Return all of the data that follows precisely, leaving every image out.

[Start of Attachment]

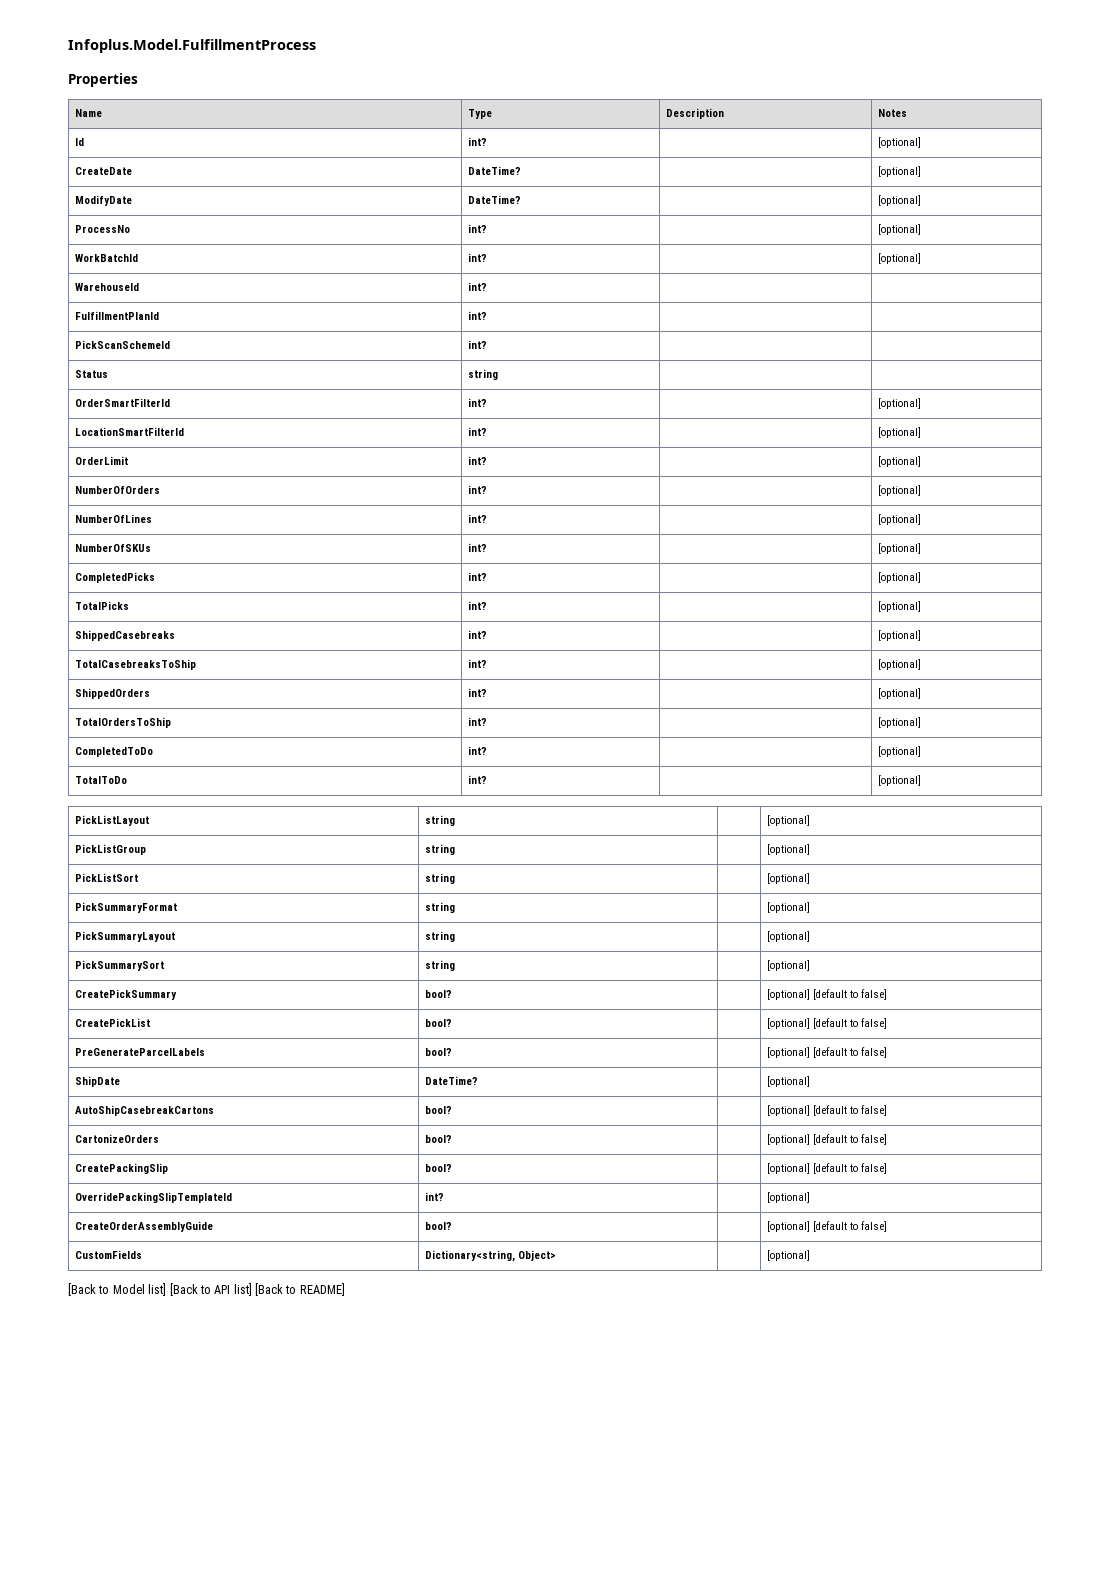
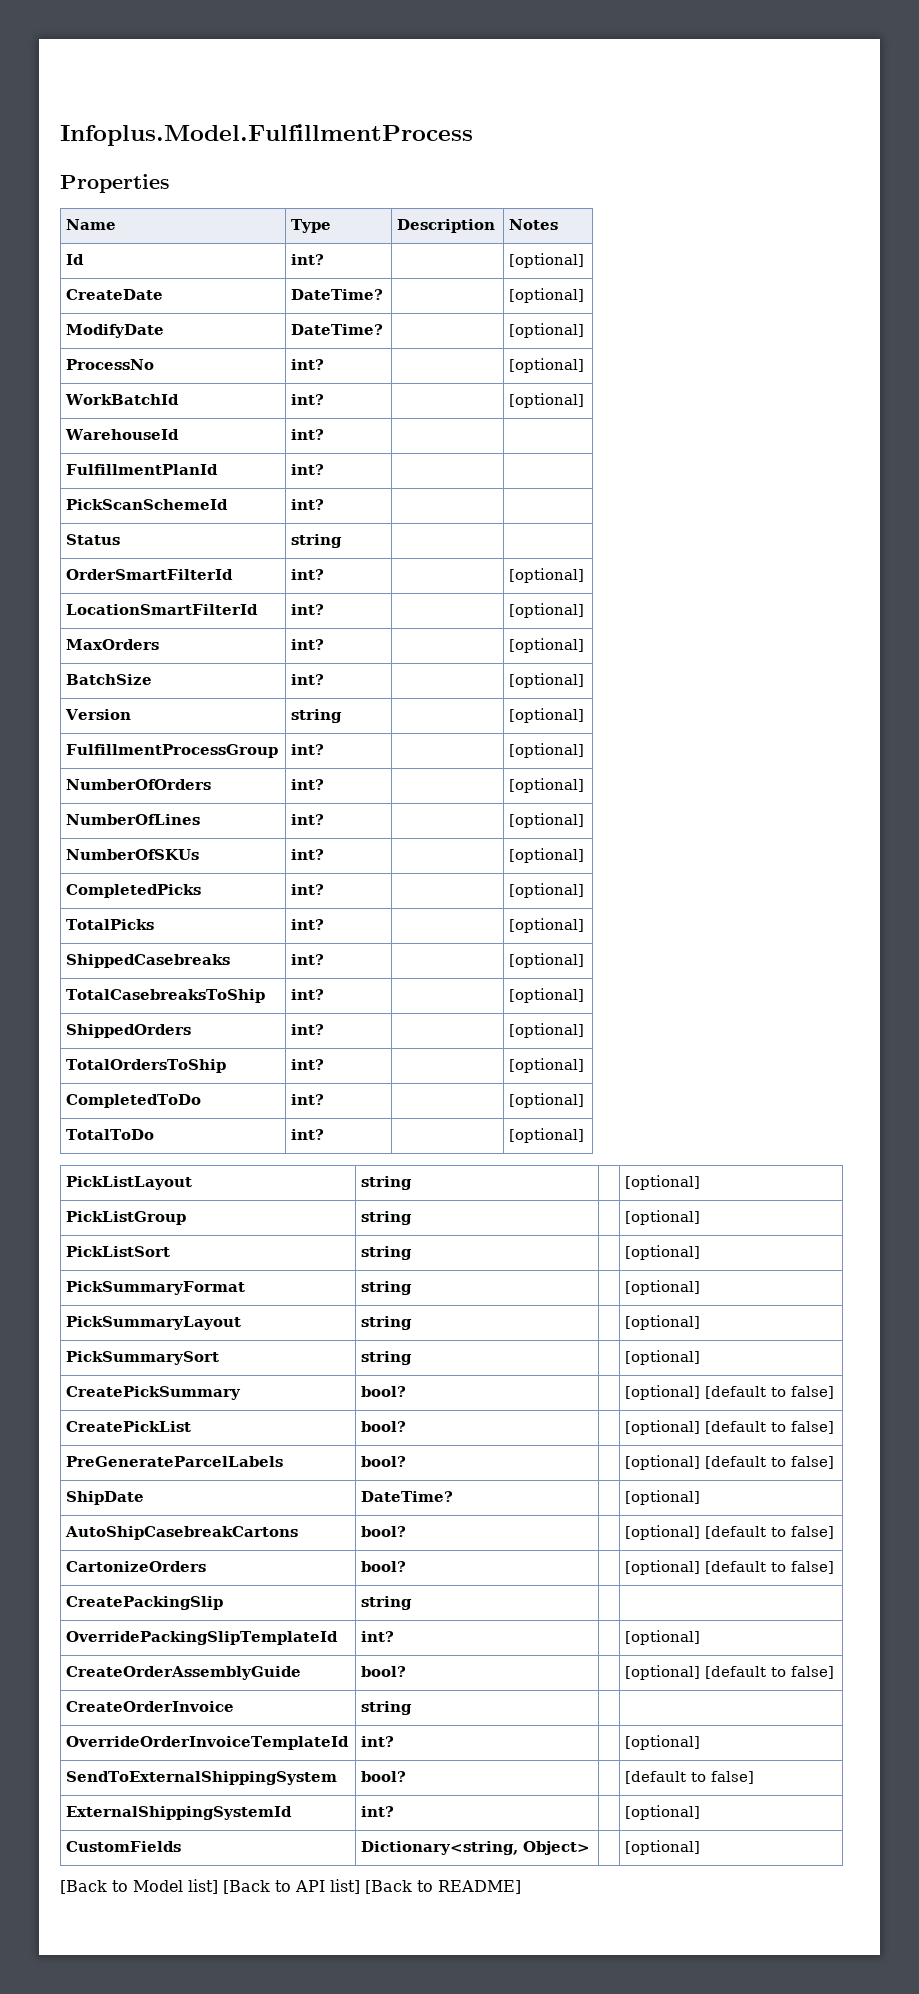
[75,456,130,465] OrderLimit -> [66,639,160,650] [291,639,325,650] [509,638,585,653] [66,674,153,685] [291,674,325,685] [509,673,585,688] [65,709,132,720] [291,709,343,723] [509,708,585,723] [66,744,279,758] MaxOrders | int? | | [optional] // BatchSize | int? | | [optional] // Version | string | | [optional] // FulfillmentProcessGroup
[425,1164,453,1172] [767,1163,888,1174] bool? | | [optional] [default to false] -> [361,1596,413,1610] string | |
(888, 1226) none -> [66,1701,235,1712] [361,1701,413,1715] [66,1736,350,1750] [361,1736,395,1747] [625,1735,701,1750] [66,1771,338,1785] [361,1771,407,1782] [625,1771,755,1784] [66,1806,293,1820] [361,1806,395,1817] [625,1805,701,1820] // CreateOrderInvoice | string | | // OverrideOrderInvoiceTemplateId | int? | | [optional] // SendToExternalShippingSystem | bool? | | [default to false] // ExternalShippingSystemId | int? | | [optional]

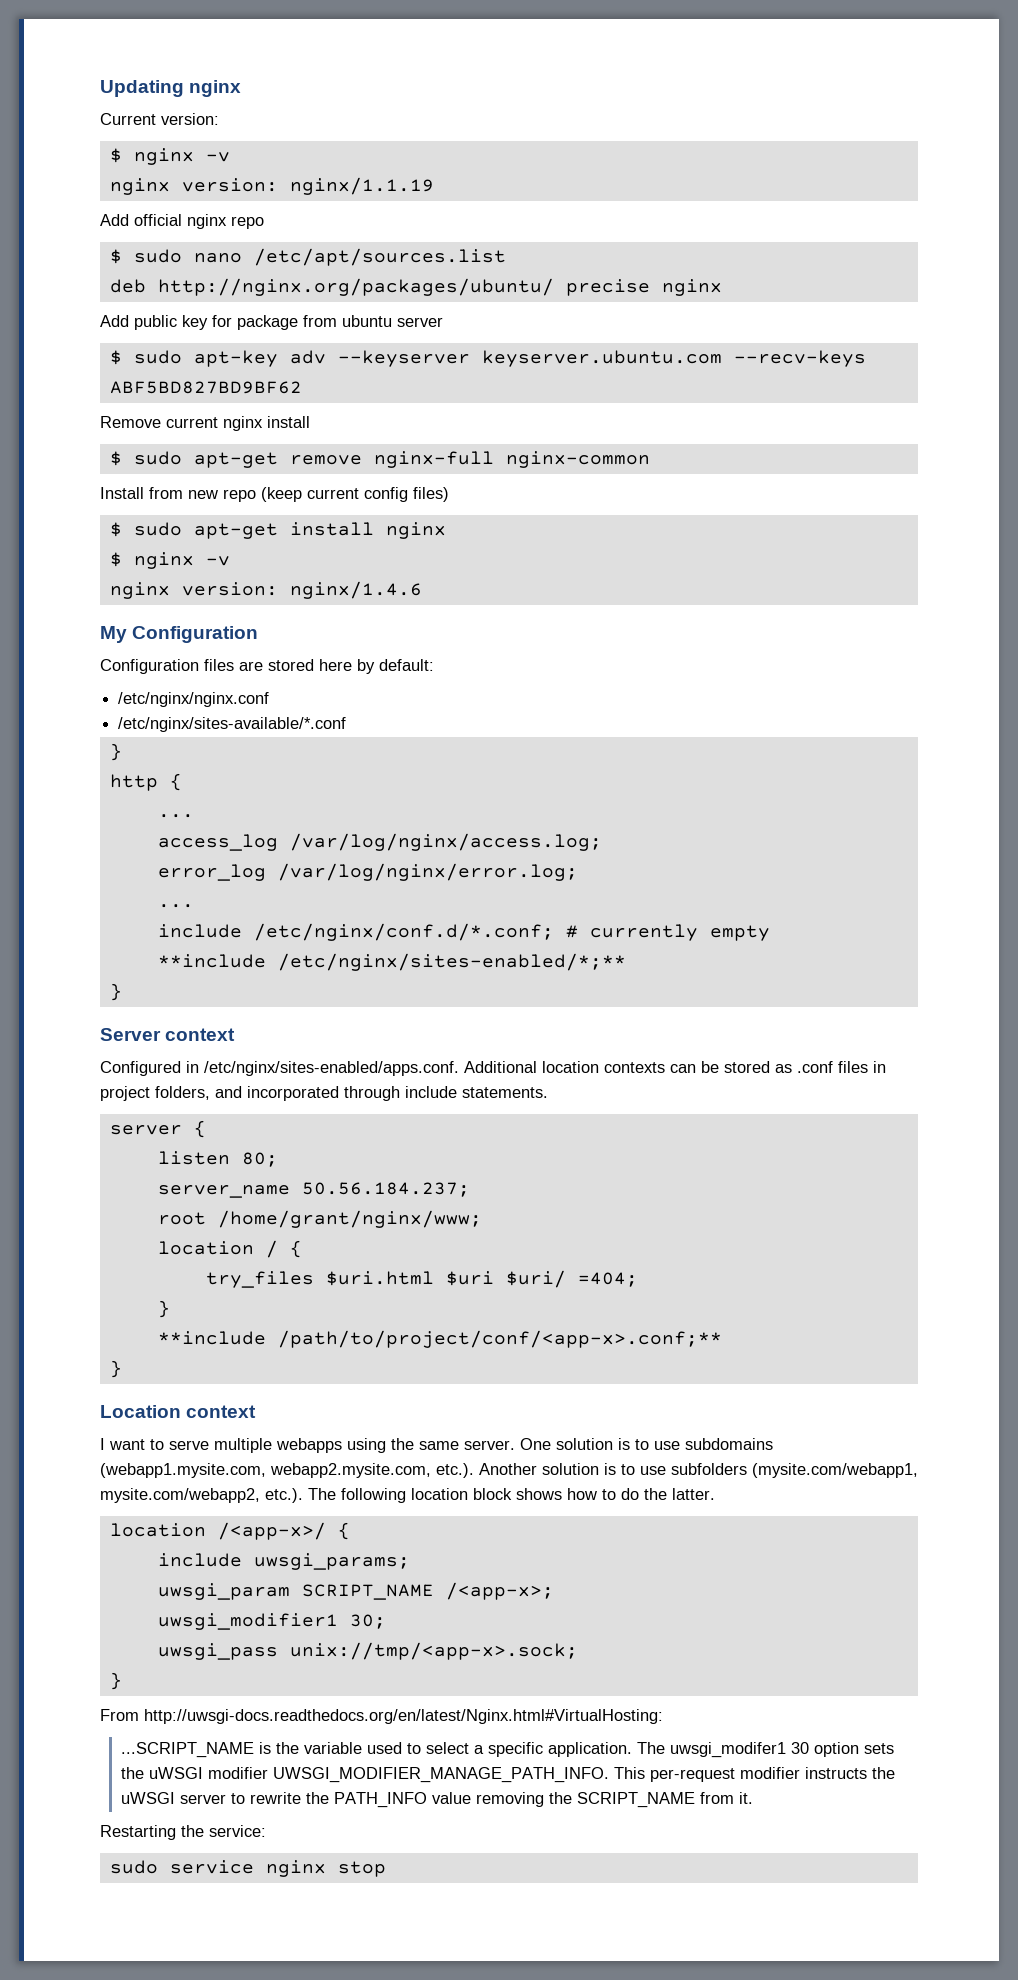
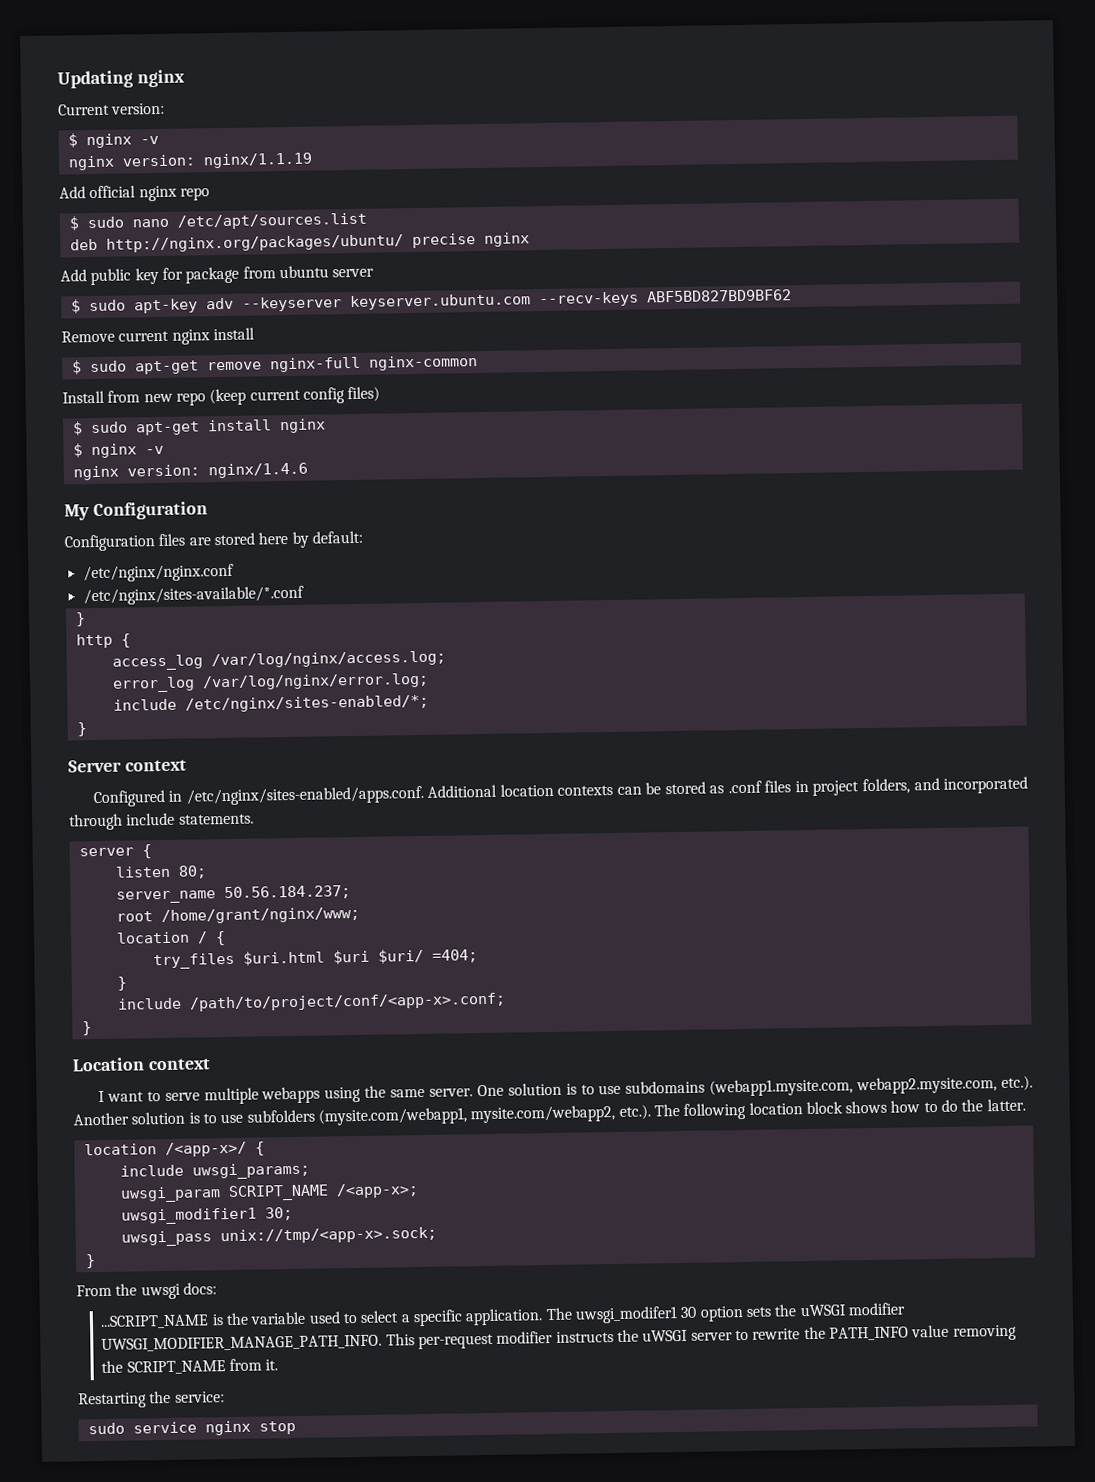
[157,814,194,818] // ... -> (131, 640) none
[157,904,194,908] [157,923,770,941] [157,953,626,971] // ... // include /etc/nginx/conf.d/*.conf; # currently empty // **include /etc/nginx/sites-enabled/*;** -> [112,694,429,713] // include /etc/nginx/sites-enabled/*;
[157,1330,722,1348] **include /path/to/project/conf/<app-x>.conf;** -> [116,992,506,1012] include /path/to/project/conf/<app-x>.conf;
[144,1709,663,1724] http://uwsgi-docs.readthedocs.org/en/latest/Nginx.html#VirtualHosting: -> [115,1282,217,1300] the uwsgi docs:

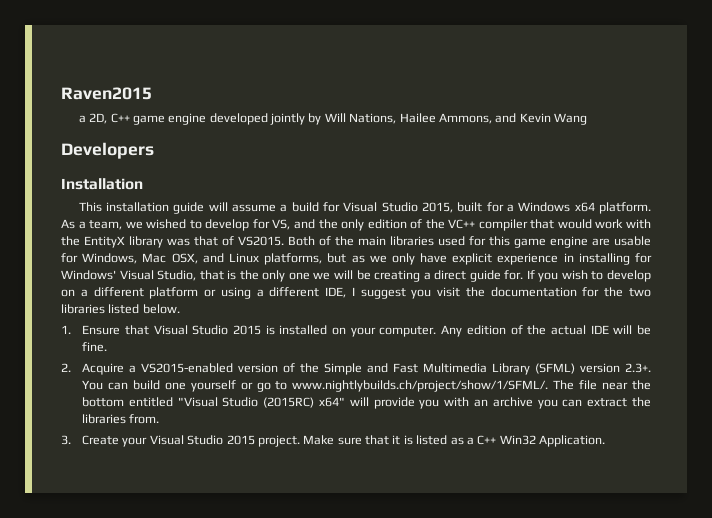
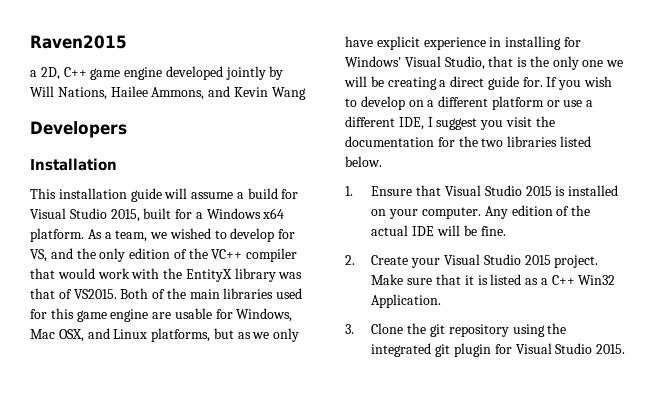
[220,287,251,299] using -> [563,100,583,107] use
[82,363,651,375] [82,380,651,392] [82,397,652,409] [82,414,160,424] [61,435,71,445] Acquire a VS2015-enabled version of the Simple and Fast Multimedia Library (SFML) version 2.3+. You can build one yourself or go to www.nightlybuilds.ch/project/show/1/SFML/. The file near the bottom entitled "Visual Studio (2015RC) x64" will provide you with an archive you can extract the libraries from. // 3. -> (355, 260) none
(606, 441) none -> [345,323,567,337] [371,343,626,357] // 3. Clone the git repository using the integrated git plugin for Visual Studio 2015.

[End of Attachment]

Task answer
[75,456,130,465] OrderLimit -> [66,639,160,650] [291,639,325,650] [509,638,585,653] [66,674,153,685] [291,674,325,685] [509,673,585,688] [65,709,132,720] [291,709,343,723] [509,708,585,723] [66,744,279,758] MaxOrders | int? | | [optional] // BatchSize | int? | | [optional] // Version | string | | [optional] // FulfillmentProcessGroup
[425,1164,453,1172] [767,1163,888,1174] bool? | | [optional] [default to false] -> [361,1596,413,1610] string | |
(888, 1226) none -> [66,1701,235,1712] [361,1701,413,1715] [66,1736,350,1750] [361,1736,395,1747] [625,1735,701,1750] [66,1771,338,1785] [361,1771,407,1782] [625,1771,755,1784] [66,1806,293,1820] [361,1806,395,1817] [625,1805,701,1820] // CreateOrderInvoice | string | | // OverrideOrderInvoiceTemplateId | int? | | [optional] // SendToExternalShippingSystem | bool? | | [default to false] // ExternalShippingSystemId | int? | | [optional]

[157,814,194,818] // ... -> (131, 640) none
[157,904,194,908] [157,923,770,941] [157,953,626,971] // ... // include /etc/nginx/conf.d/*.conf; # currently empty // **include /etc/nginx/sites-enabled/*;** -> [112,694,429,713] // include /etc/nginx/sites-enabled/*;
[157,1330,722,1348] **include /path/to/project/conf/<app-x>.conf;** -> [116,992,506,1012] include /path/to/project/conf/<app-x>.conf;
[144,1709,663,1724] http://uwsgi-docs.readthedocs.org/en/latest/Nginx.html#VirtualHosting: -> [115,1282,217,1300] the uwsgi docs:

[220,287,251,299] using -> [563,100,583,107] use
[82,363,651,375] [82,380,651,392] [82,397,652,409] [82,414,160,424] [61,435,71,445] Acquire a VS2015-enabled version of the Simple and Fast Multimedia Library (SFML) version 2.3+. You can build one yourself or go to www.nightlybuilds.ch/project/show/1/SFML/. The file near the bottom entitled "Visual Studio (2015RC) x64" will provide you with an archive you can extract the libraries from. // 3. -> (355, 260) none
(606, 441) none -> [345,323,567,337] [371,343,626,357] // 3. Clone the git repository using the integrated git plugin for Visual Studio 2015.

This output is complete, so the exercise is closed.